El primero fue la publicación de un adelanto del nuevo libro de Julio Scherer, difundido por Proceso, en el que se atribuye a Ramírez haber impulsado un decreto presidencial con posibles afectaciones al erario por al menos 27 mil millones de pesos. El señalamiento resulta relevante no sólo por su contenido, sino porque proviene del ex consejero jurídico del propio López Obrador, uno de los primeros integrantes del círculo cercano que se atreve a cuestionarlo de manera abierta.
El segundo episodio fue un reportaje transmitido por Televisa, donde se expusieron presuntos negocios inmobiliarios de Alejandro Páez Varela, periodista que en el sexenio pasado mantuvo una relación cercana con el equipo de comunicación presidencial. La difusión de ese trabajo periodístico fue interpretada como una señal de que distintos frentes aguardaban el momento para exhibir vínculos y prácticas asociadas al antiguo aparato de comunicación del gobierno federal.
De acuerdo con personas que trabajaron en Palacio Nacional durante el sexenio anterior, el desgaste de Ramírez fue evidente en los últimos años del mandato de López Obrador. Señalan que el ambiente interno se tornó tenso, con fracturas en su equipo cercano y un deterioro progresivo de la relación con el entonces presidente, que se profundizó cuando se le negó una posición plurinominal en el Senado.
Ese distanciamiento se reflejó también en la reorganización de los círculos de confianza presidencial, al asignarse el cuidado personal del mandatario a Alejandro Esquer, decisión que fue interpretada como un golpe político para el ex vocero.

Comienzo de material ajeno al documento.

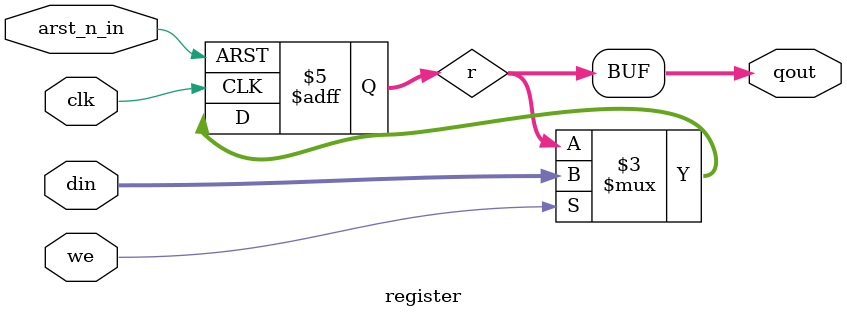
<source format=sv>
module register #(
  parameter integer WIDTH     = 20,
  parameter integer RESET_VAL = 'b0
   )(
  input  logic              clk,
  input  logic              arst_n_in, //asynchronous reset, active low
  input  logic [WIDTH-1:0]  din,
  output logic [WIDTH-1:0]  qout,
  input  logic 	     				we //write enable (register does write only when write enable is high)
);

logic [WIDTH-1:0] r;

always_ff @(posedge clk, negedge arst_n_in) begin
   if(arst_n_in==0)begin
      r <= RESET_VAL;
   end else begin
      if(we)
        r <= din;
   end
end
assign qout = r;




endmodule



//Instantiation macro:
//you can use this macro to do the following things in one line
//1) define <r_name> and <r_name>_next as logic [r_width-1:0]
//2) define <r_name>_we as logic;
//3) instantiate register instance of width <r_width> named <r_name>_r with
//     <r_name> as qout
//     <r_name>_next as din
//     <r_name>_we as we
//     clk as clk
//     arst_n_in as arst_n_in
//E.g.: `REG(32, my_register);
//see fifo for more examples of both manual instantiation and instantiation through this macro

`define REG(r_width, r_name) \
logic [r_width-1:0] ``r_name``_next, r_name;\
logic ``r_name``_we;\
register #(.WIDTH(r_width)) ``r_name``_r(.clk(clk), .arst_n_in(arst_n_in), .din(``r_name``_next), .qout(r_name), .we(``r_name``_we))

</source>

El escenario se complica para el oficialismo porque Jesús Ramírez conserva formalmente el cargo de coordinador de asesores de la Presidencia. En ese contexto, cualquier nuevo señalamiento podría impactar de manera directa al gobierno de Claudia Sheinbaum, al vincular a su administración con una figura cuestionada del pasado reciente.
A ello se suma la reaparición de versiones que colocan a Ramírez en la promoción política de Sergio Carmona, empresario asesinado en Nuevo León y cuyo entorno es investigado en Estados Unidos por presuntos esquemas de financiamiento irregular de campañas vinculadas a Morena.
En el nuevo equipo presidencial, algunos colaboradores reconocen que la permanencia de Ramírez en Palacio responde a acuerdos previos, pero admiten que el tema ya está sobre la mesa. La posibilidad de una salida ordenada y sin estridencias comienza a discutirse, mientras crece la expectativa sobre si el ex vocero mantendrá o no la protección política que tuvo durante años.